TASK INSTRUCTIONS: Rewrite the items below with "processed" substituted for every "developed", and leave everything else as it is.

--- START ---

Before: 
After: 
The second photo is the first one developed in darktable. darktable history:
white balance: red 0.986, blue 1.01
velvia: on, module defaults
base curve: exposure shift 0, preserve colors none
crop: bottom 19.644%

--- END ---

ANSWER BELOW:
Before: 
After: 
The second photo is the first one processed in darktable. darktable history:
white balance: red 0.986, blue 1.01
velvia: on, module defaults
base curve: exposure shift 0, preserve colors none
crop: bottom 19.644%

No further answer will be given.